Spanish Prime Minister Mariano Rajoy.

Higher Taxes

The government plans to raise tax on income, interest on savings and on high-value homes and maintain a freeze on civil servant wages. Pensioners will receive a 1 percent increase, a move that will cost 1.4 billion euros, and the government will also maintain a special 400-euro a month unemployment benefit, a popular measures in a country where almost one in four people is jobless.

The 2011 deficit will exceed the former government’s 6 percent target and top the European Commission forecast of 6.6 and the 6.9 percent median prediction by economists surveyed by Bloomberg News.

The measures announced today are to carry the nation through until a 2012 budget is presented and approved before March, 31. Rajoy will need to find additional savings to meet the goal of trimming the deficit to 4.4 percent of GDP next year and 3 percent in 2013.

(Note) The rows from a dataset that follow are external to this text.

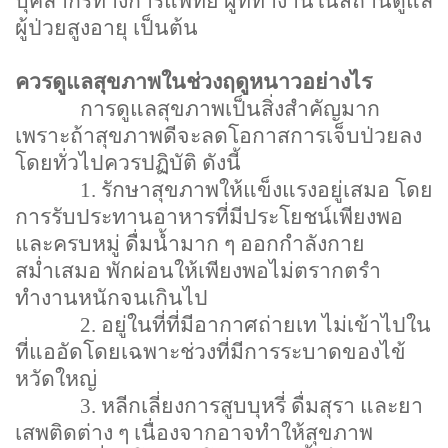
บุคลากรทางการแพทย์ ผู้ที่ทำงานในสถานดูแล
ผู้ป่วยสูงอายุ เป็นต้น
ควรดูแลสุขภาพในช่วงฤดูหนาวอย่างไร
การดูแลสุขภาพเป็นสิ่งสำคัญมาก
เพราะถ้าสุขภาพดีจะลดโอกาสการเจ็บป่วยลง
โดยทั่วไปควรปฏิบัติ ดังนี้
1.
รักษาสุขภาพให้แข็งแรงอยู่เสมอ โดย
การรับประทานอาหารที่มีประโยชน์เพียงพอ
และครบหมู่ ดื่มน้ำมาก ๆ ออกกำลังกาย
สม่ำเสมอ พักผ่อนให้เพียงพอไม่ตรากตรำ
ทำงานหนักจนเกินไป
2.
อยู่ในที่ที่มีอากาศถ่ายเท ไม่เข้าไปใน
ที่แออัดโดยเฉพาะช่วงที่มีการระบาดของไข้
หวัดใหญ่
3.
หลีกเลี่ยงการสูบบุหรี่ ดื่มสุรา และยา
เสพติดต่าง ๆ เนื่องจากอาจทำให้สุขภาพ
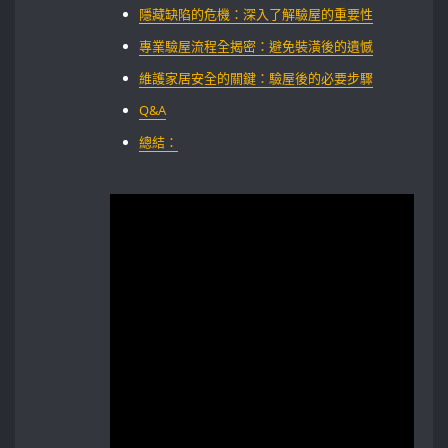
隱藏缺陷的危機：深入了解驗屋的重要性
專業驗屋流程全揭密：避免裝潢後的遺憾
維護家居安全的關鍵：驗屋後的必要步驟
Q&A
總結：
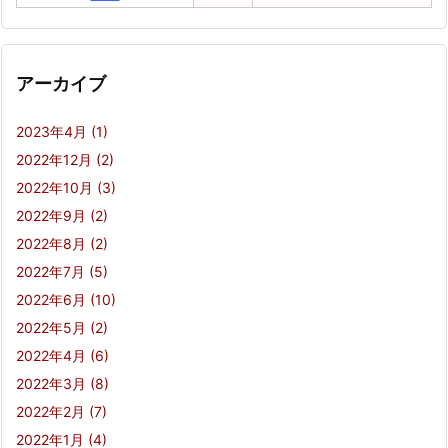
アーカイブ
2023年4月
(1)
2022年12月
(2)
2022年10月
(3)
2022年9月
(2)
2022年8月
(2)
2022年7月
(5)
2022年6月
(10)
2022年5月
(2)
2022年4月
(6)
2022年3月
(8)
2022年2月
(7)
2022年1月
(4)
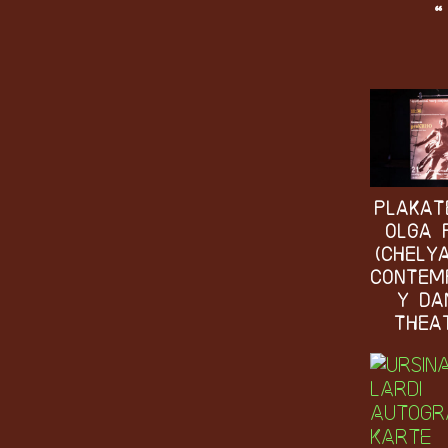
“
Plakat
Olga 
(Chely
Contem
y Da
Thea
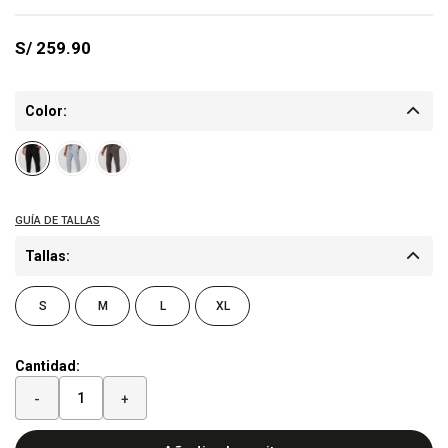
S/
259.90
Color:
Tallas:
S
M
L
XL
Cantidad:
-
+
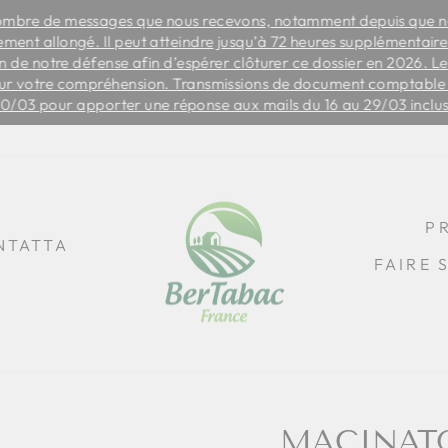
ombre de messages que nous recevons, notamment depuis que no
rement allongé. Il peut atteindre jusqu’à 72 heures supplémentair
Slide
 de notre défense afin d’espérer clôturer ce dossier en 2026. Le
show
ur votre compréhension. Transmissions de document comptable à
Break
30/03 pour apporter une réponse aux mails du 16 au 29/03 inclu
P
NTATTA
FAIRE 
MACINATO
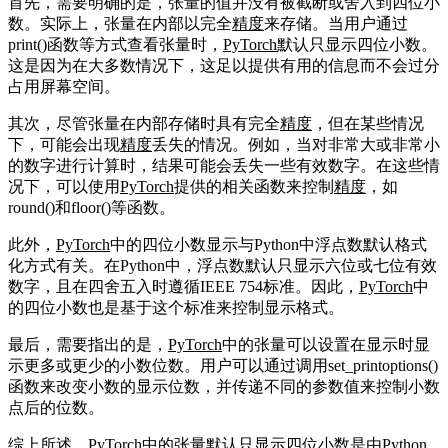
首先，需要明确的是，张量的值并没有被截断或舍入到四位小
数。实际上，张量在内部以完全
精度
来存储。当用户通过
print()函数等方式查看张量时，
PyTorch
默认只显示四位小数。
这是因为在大多数情况下，这足以提供有用的信息而不会过分
占用屏幕空间。
其次，尽管张量在内部存储时具有完全
精度
，但在某些情况
下，可能会出现
精度
丢失的情况。例如，当对非常大或非常小
的数字进行计算时，结果可能会丢失一些有效数字。在这些情
况下，可以使用
PyTorch
提供的相关函数来控制
精度
，如
round()和floor()等函数。
此外，
PyTorch
中的四位小数显示与Python中浮点数默认格式
化方式有关。在Python中，浮点数默认只显示六位或七位有效
数字，且在四舍五入时遵循IEEE 754标准。因此，
PyTorch
中
的四位小数也是基于这个标准来控制显示格式。
最后，需要指出的是，
PyTorch
中的张量可以设置在显示时显
示更多或更少的小数位数。用户可以通过调用set_printoptions()
函数来改变小数的显示位数，并传递不同的参数值来控制小数
点后的位数。
综上所述，
PyTorch
中的张量默认只显示四位小数是由Python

The government missed its deficit target due mostly to bigger shortfalls in Spain’s 17 autonomous regions, Budget Minister Cristobal Montoro said. The PP now rules in the majority of those region’s and will have to figure out how to cut those budget gaps amid a shrinking tax base to be able to meet its future deficit targets. The PP has a chance to gain control of Andalusia, the country’s most populous region and a Socialist stronghold, in regional elections in March.